_DESCRIPTION OF THE TASK_. Every entry must be duplicated precisely as written.

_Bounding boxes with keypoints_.
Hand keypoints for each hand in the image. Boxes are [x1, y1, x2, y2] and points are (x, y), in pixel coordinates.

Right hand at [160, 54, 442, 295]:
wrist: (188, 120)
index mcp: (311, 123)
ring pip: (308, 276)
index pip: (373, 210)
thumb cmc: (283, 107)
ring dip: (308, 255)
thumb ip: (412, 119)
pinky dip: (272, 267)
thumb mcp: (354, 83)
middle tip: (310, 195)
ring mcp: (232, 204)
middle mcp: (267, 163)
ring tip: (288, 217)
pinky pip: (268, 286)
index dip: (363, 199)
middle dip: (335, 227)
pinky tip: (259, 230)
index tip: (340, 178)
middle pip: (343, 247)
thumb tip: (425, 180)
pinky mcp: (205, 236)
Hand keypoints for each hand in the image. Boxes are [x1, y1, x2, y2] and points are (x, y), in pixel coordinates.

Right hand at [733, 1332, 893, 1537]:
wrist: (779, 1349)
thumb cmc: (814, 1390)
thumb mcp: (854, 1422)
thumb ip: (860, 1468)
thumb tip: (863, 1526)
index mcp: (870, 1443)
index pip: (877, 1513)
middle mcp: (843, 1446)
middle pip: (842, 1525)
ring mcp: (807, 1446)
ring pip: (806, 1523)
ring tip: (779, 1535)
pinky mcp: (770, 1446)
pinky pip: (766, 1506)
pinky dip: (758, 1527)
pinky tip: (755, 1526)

_TASK SOLUTION_.
Hand keypoints for each hand in the image. Boxes are [x1, y1, x2, y2] and points are (x, y), in pixel coordinates.

Right hand at [160, 54, 442, 295]:
wrist: (188, 120)
index mcp: (311, 123)
ring pip: (308, 276)
index pip: (373, 210)
thumb cmc: (283, 107)
ring dip: (308, 255)
thumb ip: (412, 119)
pinky dip: (272, 267)
thumb mcp: (354, 83)
middle tip: (310, 195)
ring mcp: (232, 204)
middle mcp: (267, 163)
ring tip: (288, 217)
pinky pip: (268, 286)
index dip: (363, 199)
middle dip: (335, 227)
pinky tip: (259, 230)
index tip: (340, 178)
middle pip: (343, 247)
thumb tip: (425, 180)
pinky mcp: (205, 236)
Hand keypoints for each hand in the image. Boxes are [x1, y1, x2, y2] and points are (x, y), in pixel coordinates.

Right hand at [733, 1332, 893, 1537]:
wrist: (779, 1349)
thumb cmc: (814, 1390)
thumb mcp: (854, 1422)
thumb ip: (860, 1468)
thumb tip: (863, 1526)
index mcp: (870, 1443)
index pip: (877, 1513)
middle mcp: (843, 1446)
middle pip: (842, 1525)
ring mcp: (807, 1446)
ring pip: (806, 1523)
ring tip: (779, 1535)
pinky mcp: (770, 1446)
pinky pip: (766, 1506)
pinky dip: (758, 1527)
pinky tip: (755, 1526)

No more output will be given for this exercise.